Apple’s WWDC keynote unveiled some new fancy products arriving with iOS 10, most of features are touting differential privacy, a statistical method that’s become a valuable tool for protecting user data.
The details of the system are complicated (there’s a more detailed explanation here) but in essence, it means adding randomized data to mask individual entries without changing the aggregate result. That way you could have a good idea of how many people are using a particular emoji without being able to pin down any specific user to a specific emoji use. But even knowing the fundamentals, we were still left in the dark about what this system would mean for iOS 10.
In the days after that keynote, Apple has begun to open up about exactly where differential privacy is being used, and how it’s changing the shape of data collection in iOS 10. Apple’s never been as aggressive about data collection as Google, Facebook, or even Amazon, but the new generation of data-driven AI services makes at least some level of collection a necessity. That leaves a gap between the data Apple needs and the data it’s willing to collect from user’s phones. In its early uses, differential privacy is what fills that gap.

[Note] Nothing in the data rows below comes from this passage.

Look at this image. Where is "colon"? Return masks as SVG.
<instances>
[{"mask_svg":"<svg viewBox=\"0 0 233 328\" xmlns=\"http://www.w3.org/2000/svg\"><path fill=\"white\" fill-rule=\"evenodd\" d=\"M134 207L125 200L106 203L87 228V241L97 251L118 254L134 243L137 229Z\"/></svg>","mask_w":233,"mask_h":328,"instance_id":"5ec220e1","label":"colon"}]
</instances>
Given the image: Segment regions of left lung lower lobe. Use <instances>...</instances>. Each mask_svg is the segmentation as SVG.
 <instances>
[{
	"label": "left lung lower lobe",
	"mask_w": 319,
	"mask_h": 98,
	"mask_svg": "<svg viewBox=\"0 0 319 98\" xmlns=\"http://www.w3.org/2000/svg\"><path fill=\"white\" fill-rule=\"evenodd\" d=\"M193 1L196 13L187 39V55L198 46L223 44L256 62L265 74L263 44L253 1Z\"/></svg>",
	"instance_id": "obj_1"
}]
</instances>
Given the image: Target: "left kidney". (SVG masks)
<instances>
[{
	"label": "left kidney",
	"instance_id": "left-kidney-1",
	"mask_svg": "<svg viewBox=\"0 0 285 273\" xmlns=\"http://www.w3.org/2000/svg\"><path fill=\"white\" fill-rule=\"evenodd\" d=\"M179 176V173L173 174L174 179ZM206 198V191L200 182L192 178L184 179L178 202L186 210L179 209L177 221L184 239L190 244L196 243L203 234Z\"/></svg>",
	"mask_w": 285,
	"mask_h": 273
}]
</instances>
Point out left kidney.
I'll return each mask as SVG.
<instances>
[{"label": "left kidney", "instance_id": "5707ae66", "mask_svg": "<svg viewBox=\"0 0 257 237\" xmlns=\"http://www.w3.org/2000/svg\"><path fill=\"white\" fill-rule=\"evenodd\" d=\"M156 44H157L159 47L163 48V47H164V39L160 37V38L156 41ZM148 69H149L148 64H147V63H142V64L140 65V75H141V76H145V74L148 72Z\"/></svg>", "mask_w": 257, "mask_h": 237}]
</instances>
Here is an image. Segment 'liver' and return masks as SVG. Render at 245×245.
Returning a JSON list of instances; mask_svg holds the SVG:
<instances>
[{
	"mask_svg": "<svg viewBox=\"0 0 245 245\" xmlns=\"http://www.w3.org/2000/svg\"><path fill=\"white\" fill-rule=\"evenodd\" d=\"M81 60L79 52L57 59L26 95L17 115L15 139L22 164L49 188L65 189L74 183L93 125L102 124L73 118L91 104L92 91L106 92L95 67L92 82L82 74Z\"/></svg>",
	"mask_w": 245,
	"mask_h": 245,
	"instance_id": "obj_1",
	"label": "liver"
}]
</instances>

As detailed in the iOS 10 Preview Guide, differential privacy is being used in four different parts of iOS 10. The first two parts have to do with Apple’s new messaging app, which is significantly more predictive than previous versions. The new emoji replacement feature will be driven in part by aggregate data from iPhones around the world. If lots of people start replacing the word “butt” with the peach emoji, you’ll begin to see that recommendation pop up in your messages. The same thing is true with the new version of predictive text. Apple has traditionally drawn from local messaging data, looking only at the texts you write and the words you choose. But the new and improved predictive text will make smarter predictions based on more context, and draw on lots of aggregated data to do it.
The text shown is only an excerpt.